I’m considering picking up Brad, and it will definitely be the same with his pressure game. I’ll just apply a really small set of techniques and then be easily able to keep track of them. I’ll make sure the technique will revolve around a move that’s flexible so I can use it in lots of situations and that increases the amount of time in each round where I’m potentially dealing damage and not at danger of taking it.

I think one of the reasons why Stiff and Ura Akira are having much more success now they’ve been online is that they can form overall strategies which keep me out of this loop more, but when things get faster offline they end up eating damaging because there’s too much on their mind, hence needing the low punch as a mental breather.
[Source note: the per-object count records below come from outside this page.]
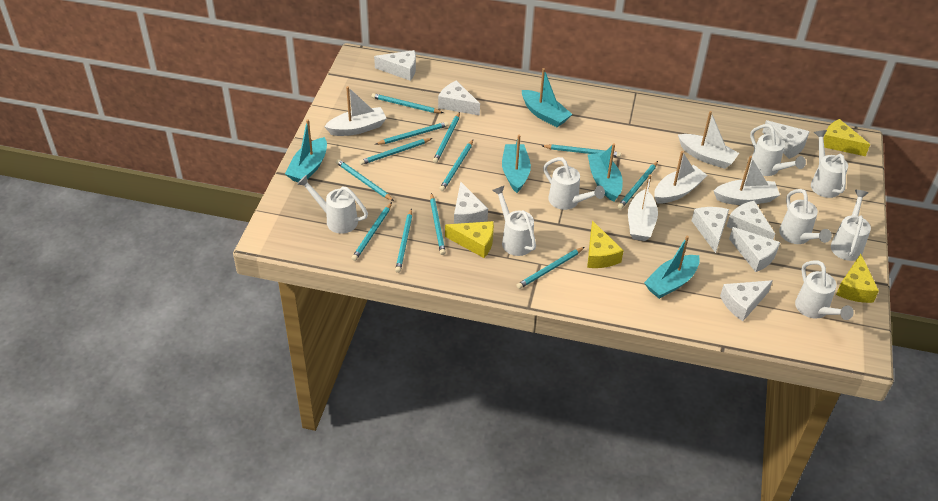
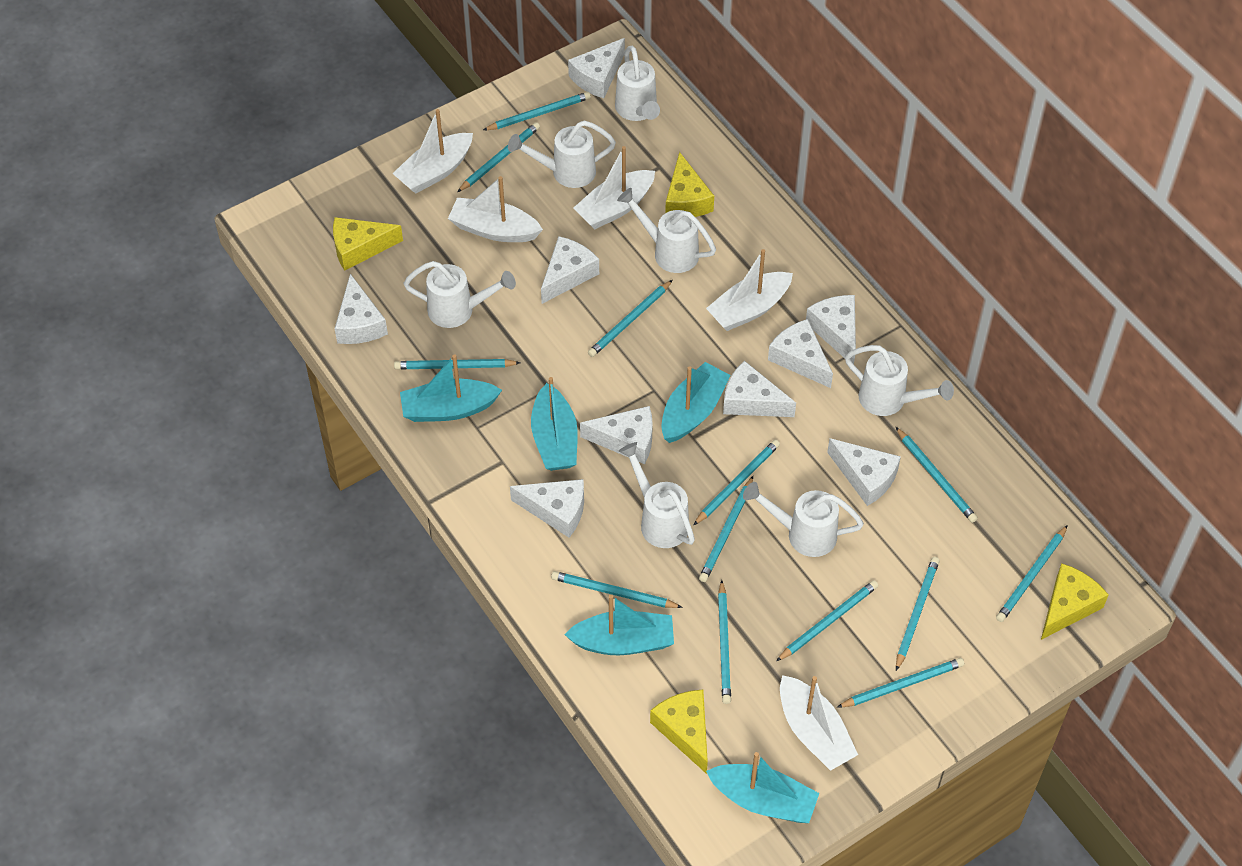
turquoise pencil: [336,159,394,201] [352,202,392,261] [359,138,432,165] [371,93,443,113] [375,122,449,145] [395,209,412,273] [430,193,446,255] [433,112,460,163] [439,140,473,191] [516,247,584,289] [542,144,621,157] [618,161,658,209] = 12 -> [394,359,521,369] [457,122,540,192] [483,92,591,130] [551,571,683,608] [588,280,672,357] [693,440,780,525] [699,476,753,582] [718,580,731,704] [776,580,878,661] [837,658,964,708] [896,427,978,523] [896,557,940,671] [996,525,1068,622] = 13
white cheese: [374,50,416,81] [438,80,480,116] [454,182,488,224] [692,207,729,253] [720,280,773,321] [727,201,775,240] [729,227,780,272] [762,120,810,159] = 8 -> [334,274,388,344] [510,479,584,538] [541,236,599,304] [568,38,625,98] [580,406,653,464] [723,361,796,417] [768,319,833,388] [806,295,856,364] [827,438,901,506] = 9
white watering can: [297,175,368,234] [492,186,536,256] [543,157,605,210] [750,124,806,176] [779,189,832,244] [795,261,854,320] [811,130,848,198] [831,190,871,261] = 8 -> [403,261,516,328] [508,121,616,188] [615,46,660,121] [617,188,716,273] [618,442,695,548] [743,482,864,557] [845,345,954,416] = 7

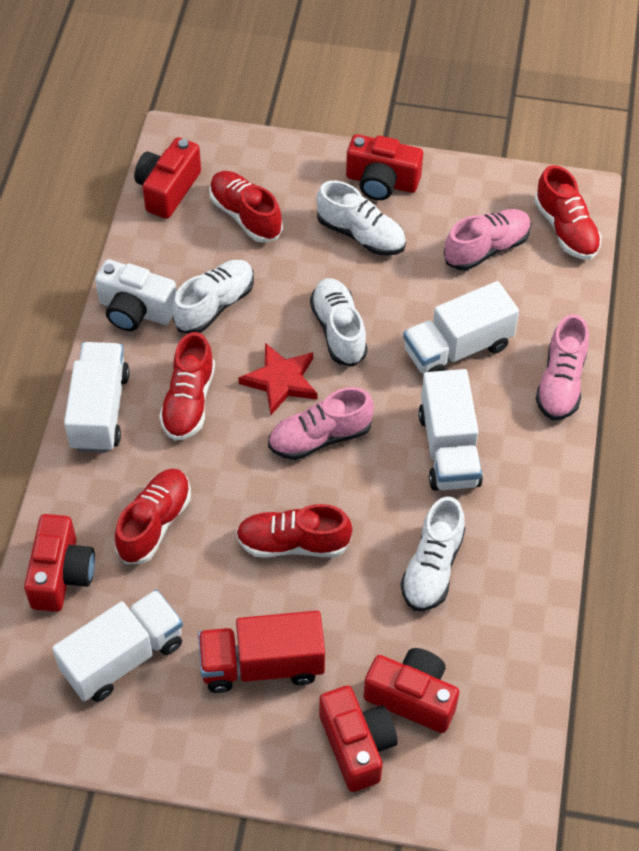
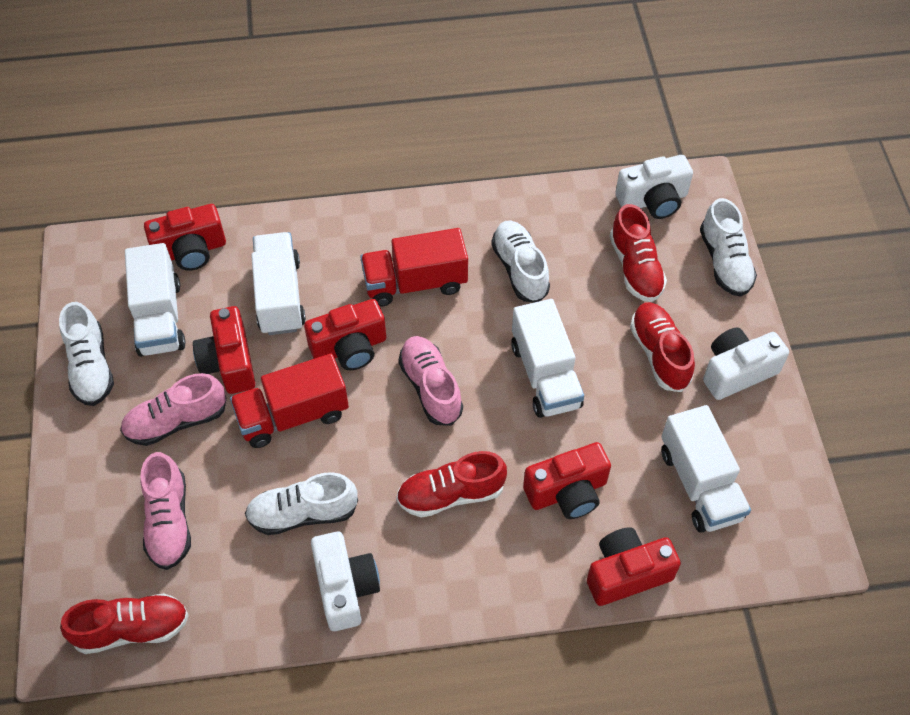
red shoe: [115,468,191,564] [159,332,215,441] [209,171,283,243] [236,504,352,558] [534,165,602,260] = 5 -> [60,593,189,654] [396,451,507,518] [610,204,667,302] [630,302,695,392] = 4
red star: [238,343,317,415] = 1 -> none = 0
red truck: [198,611,325,693] = 1 -> [230,354,349,448] [360,228,468,307] = 2
white camera: [95,260,177,331] = 1 -> [311,532,380,631] [615,155,693,219] [703,328,789,400] = 3

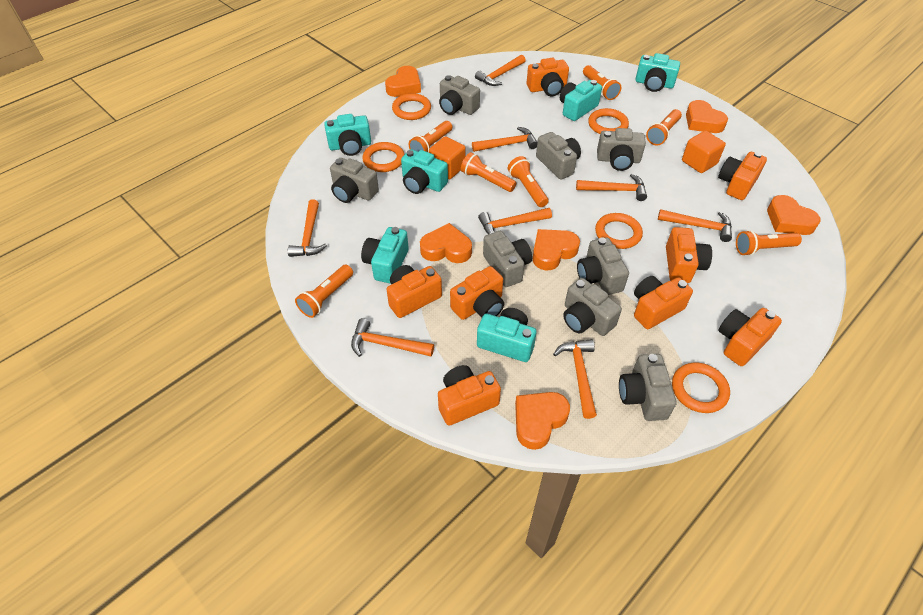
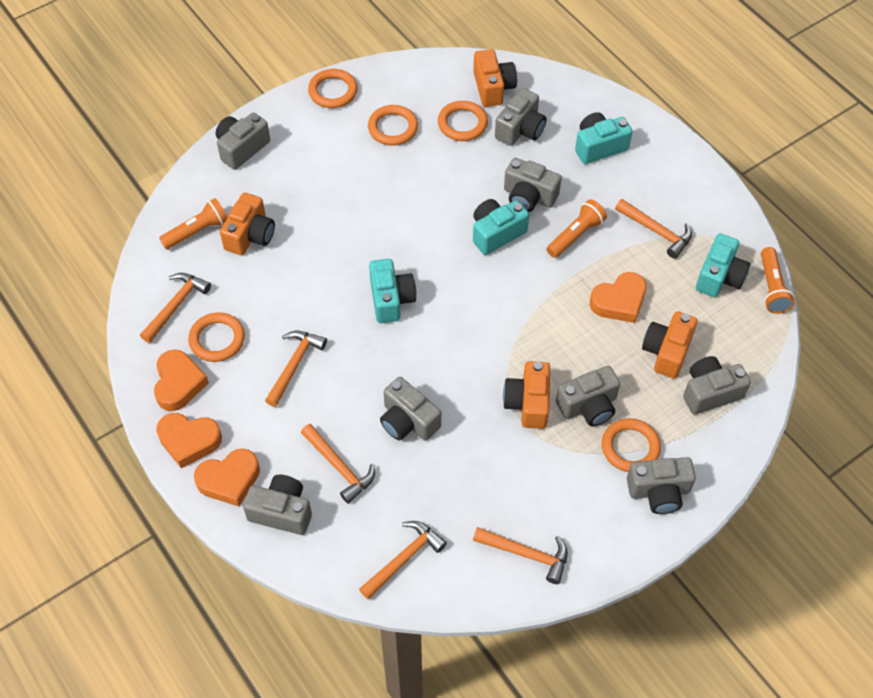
orange camera: [386,265,442,318] [438,365,501,426] [450,266,504,320] [527,58,569,96] [634,276,693,329] [666,227,712,283] [718,152,767,200] [718,308,782,366] = 8 -> [220,193,275,255] [473,49,517,107] [503,361,550,429] [642,312,697,378] = 4
orange cube: [429,136,466,179] [682,131,726,173] = 2 -> none = 0
orange flashlight: [295,265,353,318] [409,121,452,152] [461,152,516,192] [508,156,549,207] [583,65,621,100] [646,109,682,146] [736,230,802,256] = 7 -> [159,198,228,249] [547,199,607,258] [761,247,795,314] = 3
orange hammer: [288,200,327,257] [351,318,434,357] [472,127,537,152] [475,55,526,86] [478,208,552,234] [553,339,597,419] [576,174,647,201] [658,209,732,242] = 8 -> [140,273,211,343] [265,331,327,407] [301,424,375,504] [359,521,447,599] [473,527,568,584] [615,199,692,259] = 6
orange heart: [385,66,421,97] [420,223,472,263] [515,392,570,450] [533,229,580,270] [686,100,728,133] [767,195,821,235] = 6 -> [154,349,209,411] [156,413,222,468] [194,449,260,506] [590,272,647,323] = 4
turquoise camera: [324,114,371,156] [361,227,409,284] [401,149,448,194] [477,308,537,362] [560,80,602,121] [636,53,680,92] = 6 -> [369,259,416,323] [473,199,529,255] [575,112,633,164] [696,234,750,297] = 4

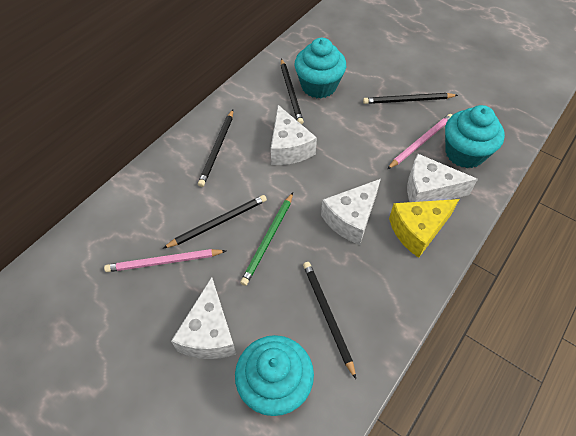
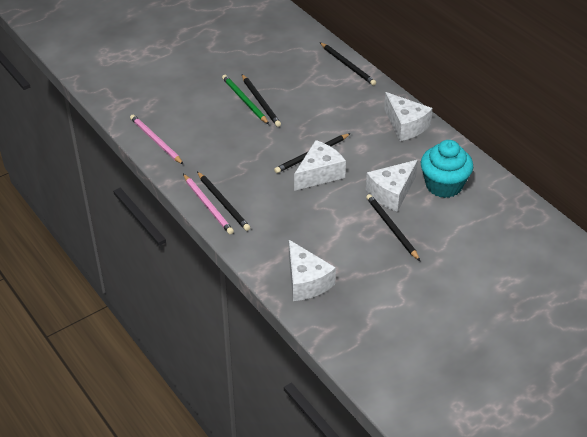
turquoise cupcake: [235,335,314,416] [294,38,346,98] [445,105,505,168] = 3 -> [421,140,473,198] = 1
yellow cheese: [389,199,459,258] = 1 -> none = 0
Not that one should not have these strategies, they’re clearly important and one of the reasons I’m heading online is to learn more about that thought process, but I think it’s important to have these core attacking strategies that will improve one’s yomi, or appearance of yomi.

If this were a commercial website I would at this point have to explain what yomi is, but I think I speak for everyone on Affectionate Diary when I sa

Anyway, that’s my main strategy for playing Virtua Fighter. And probably life. A really small set of skills that can be easily applied on a regular basis, thus sharpening those skills to razorsharp levels. As Bruce Lee said - I’d rather fight someone who’d practised a thousand kicks once than someone who practised one kick a thousand times.